Warhol wanted money and fame. He was fascinated with stardom and Marilyn Monroe represented the ideal of beauty and womanhood to him. He was the quintessential product of the consumerist culture. In such cultures any physical deformity/ugliness/flaw is considered as a crime against the perfect society. In 1960 Warhol did a number of works with the aids of news paper advertisements such as Where is Your Rupture and Dr. Scholl in which a woman’s finger peels back to reveal a corn on her toe.

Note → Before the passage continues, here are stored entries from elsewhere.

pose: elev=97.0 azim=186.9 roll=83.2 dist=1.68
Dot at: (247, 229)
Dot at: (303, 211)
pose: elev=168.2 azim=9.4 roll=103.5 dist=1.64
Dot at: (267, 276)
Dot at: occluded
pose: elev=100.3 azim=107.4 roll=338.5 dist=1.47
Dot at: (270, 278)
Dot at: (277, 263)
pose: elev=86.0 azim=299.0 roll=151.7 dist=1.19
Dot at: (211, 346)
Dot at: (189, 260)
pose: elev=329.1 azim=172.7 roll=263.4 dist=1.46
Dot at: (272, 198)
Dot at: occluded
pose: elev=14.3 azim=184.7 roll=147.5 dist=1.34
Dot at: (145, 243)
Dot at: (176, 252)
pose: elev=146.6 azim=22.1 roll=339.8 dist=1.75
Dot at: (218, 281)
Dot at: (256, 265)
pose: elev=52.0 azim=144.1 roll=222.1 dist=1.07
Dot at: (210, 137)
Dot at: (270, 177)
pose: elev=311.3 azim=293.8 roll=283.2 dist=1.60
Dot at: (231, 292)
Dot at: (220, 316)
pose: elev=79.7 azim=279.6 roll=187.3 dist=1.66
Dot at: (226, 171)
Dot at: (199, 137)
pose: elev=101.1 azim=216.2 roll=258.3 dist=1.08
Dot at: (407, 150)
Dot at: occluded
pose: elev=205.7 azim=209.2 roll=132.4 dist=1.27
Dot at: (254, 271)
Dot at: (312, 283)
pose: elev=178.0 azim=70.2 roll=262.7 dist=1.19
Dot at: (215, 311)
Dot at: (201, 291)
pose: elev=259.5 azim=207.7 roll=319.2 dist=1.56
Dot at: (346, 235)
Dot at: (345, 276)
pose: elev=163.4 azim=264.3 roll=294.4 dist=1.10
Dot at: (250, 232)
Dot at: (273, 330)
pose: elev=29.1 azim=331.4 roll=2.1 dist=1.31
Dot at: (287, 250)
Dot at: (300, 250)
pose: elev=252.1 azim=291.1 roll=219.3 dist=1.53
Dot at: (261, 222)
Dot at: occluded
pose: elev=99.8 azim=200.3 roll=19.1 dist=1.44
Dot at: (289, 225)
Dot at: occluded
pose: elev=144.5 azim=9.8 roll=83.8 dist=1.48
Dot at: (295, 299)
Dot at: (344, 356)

In 1960, 1961 and 1962 Warhol produced three versions of the work titled Before and After. It is a two part image that shows an older woman with a deformed nose in the  left half and in the right half the same woman, only much younger looking because of a perfect nose that she acquired by plastic surgery. These works may or may not be direct criticism of such processes of exclusion in terms of physical flaws for Warhol himself suffered from recurrent anxiety about his own appearance regarding his receding hairline and a deformed nose. It went to such extent that in early 1950s he began wearing wigs. In 1956/57 he even had had plastic surgery to correct the shape of his nose. These works appear to be more like public confessions of private embarrassments and anxieties than criticism.

It is difficult to understand the position of Andy Warhol as an individual within this cultural condition. As an artist he revolutionized the definition and the whole concept of fine arts as an elite language by introducing images from a popular vocabulary, mass-producing and recycling them and using even the technical flaws of silk screen printing process and its accidental effects for his artistic purposes. As an individual, like so many people belonging to a confusing historical moment, he inherited the passions for comfortable, money oriented and materialistic life and yet the problems of such passions and their often disturbing consequences were not hidden from him. He was obsessed with art as a business and proclaimed them as philosophical tenets. According to him, “Being good in business is the most fascinating kind of art". He was like a mirror that could not serve its purpose if nobody looked into it but he was a magical mirror that impartially showed the society’s shames, secret flaws and the layered lives of people.